Tyson has already kicked off efforts to address deforestation risk within its supply chain, Gibbs stressed.
“In October of 2019 we engaged PROFOREST to help conduct a deforestation risk assessment across our global agricultural supply chain, focusing on four commodities – cattle and beef, palm oil; soy and pulp, paper and packaging. The assessment concluded that 94% of our land footprint is at no-to-low risk of being associated with deforestation. Of the remaining 6% approximately 3% is at medium-to-high risk.”
The company said today that it will entirely eliminate deforestation in its supply chain by 2030.
“To proactively address the 6% at risk, we developed and publicly released a Forest Protection Standard, which outlines steps we will take to continue minimizing deforestation risk and protect the forests in the geographies we source,” Gibbs explained.

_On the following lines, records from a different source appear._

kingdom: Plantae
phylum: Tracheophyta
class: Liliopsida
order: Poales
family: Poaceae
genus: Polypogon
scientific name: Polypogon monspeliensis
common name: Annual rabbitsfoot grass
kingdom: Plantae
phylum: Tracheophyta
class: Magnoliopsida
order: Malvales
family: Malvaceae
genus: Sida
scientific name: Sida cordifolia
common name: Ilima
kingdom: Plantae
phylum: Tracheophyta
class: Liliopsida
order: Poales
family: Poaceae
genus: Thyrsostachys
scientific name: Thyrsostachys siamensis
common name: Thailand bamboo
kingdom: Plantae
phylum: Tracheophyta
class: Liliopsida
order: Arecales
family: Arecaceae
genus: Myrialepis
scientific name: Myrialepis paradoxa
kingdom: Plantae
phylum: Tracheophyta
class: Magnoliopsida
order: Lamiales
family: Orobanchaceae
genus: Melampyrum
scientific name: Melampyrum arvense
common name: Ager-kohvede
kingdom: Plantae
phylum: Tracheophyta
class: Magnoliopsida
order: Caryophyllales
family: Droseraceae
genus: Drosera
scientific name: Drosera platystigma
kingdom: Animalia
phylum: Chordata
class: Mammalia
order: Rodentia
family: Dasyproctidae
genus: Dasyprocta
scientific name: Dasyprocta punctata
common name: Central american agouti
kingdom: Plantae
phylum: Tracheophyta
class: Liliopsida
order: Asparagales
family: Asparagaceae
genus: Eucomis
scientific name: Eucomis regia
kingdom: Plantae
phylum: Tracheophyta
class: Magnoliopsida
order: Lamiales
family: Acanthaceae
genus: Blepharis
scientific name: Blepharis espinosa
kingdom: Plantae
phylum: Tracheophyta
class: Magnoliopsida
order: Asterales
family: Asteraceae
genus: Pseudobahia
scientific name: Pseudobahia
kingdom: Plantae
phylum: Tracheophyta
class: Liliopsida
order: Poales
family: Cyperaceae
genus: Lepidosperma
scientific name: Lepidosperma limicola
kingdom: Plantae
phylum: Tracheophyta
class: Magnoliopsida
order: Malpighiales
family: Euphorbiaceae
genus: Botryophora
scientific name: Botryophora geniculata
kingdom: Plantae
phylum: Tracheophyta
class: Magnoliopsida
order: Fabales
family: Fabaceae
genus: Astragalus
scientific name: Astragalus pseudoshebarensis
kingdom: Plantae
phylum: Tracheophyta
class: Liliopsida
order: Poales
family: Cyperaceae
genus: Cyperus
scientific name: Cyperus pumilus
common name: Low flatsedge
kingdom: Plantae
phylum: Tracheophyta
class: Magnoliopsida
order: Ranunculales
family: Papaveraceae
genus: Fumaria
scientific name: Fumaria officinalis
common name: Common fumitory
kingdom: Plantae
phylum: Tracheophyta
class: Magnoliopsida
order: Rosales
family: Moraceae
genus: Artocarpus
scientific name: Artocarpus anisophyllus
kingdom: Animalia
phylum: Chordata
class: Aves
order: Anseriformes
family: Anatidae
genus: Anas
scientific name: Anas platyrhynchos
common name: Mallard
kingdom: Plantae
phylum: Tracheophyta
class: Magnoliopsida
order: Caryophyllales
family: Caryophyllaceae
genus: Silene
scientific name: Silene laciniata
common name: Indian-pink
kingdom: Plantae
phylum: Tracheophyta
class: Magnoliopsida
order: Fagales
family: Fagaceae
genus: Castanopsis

A portfolio shift towards plant-based?
The high GHG output of animal production means plant-based diets are frequently cited as a more sustainable option. According to some estimates, the climate impact of plant-based foods is typically 10-to-50 times smaller than that of animal products.
High levels of consumer interest and innovation that is broadening the appeal of plant-based products to more consumers through the development of high-quality meat analogues is supporting growth. According to Research and Markets, plant-based food market is expected to grow at a CAGR of 11.9% from through to 2027 to reach sales of US$74.2bn.
While the vast majority of Tyson’s annual revenue – which stood at $43.2bn last year – is generated in meat, the company is nevertheless eyeing the high-growth plant protein category. This year, the group launched two plant-based brands Raised & Rooted and First Pride.
Does this signal that a portfolio shift towards more plant-based products could be part of Tyson’s net zero strategy?
Gibbs downplayed the prospect.
"At Tyson, we are avid believers in the power of choice for consumers. For us, it’s about 'and' not 'or' and giving people more options while continuing to focus on holistic solutions across all proteins to sustainably feed the world. We have a healthy and robust alternative proteins business. We just announced new plant-based products through our Raised & Rooted line, and we are always looking at ways to stay ahead of and involved in changing consumer preferences when it comes to diet," she said.
With global meat sales dwarfing those of plant-based alternatives ($1,223.4bn versus around $1.4bn), for the food sector as a whole to transition to a carbon neutral future it is clear that solutions for low impact animal agriculture will be vital.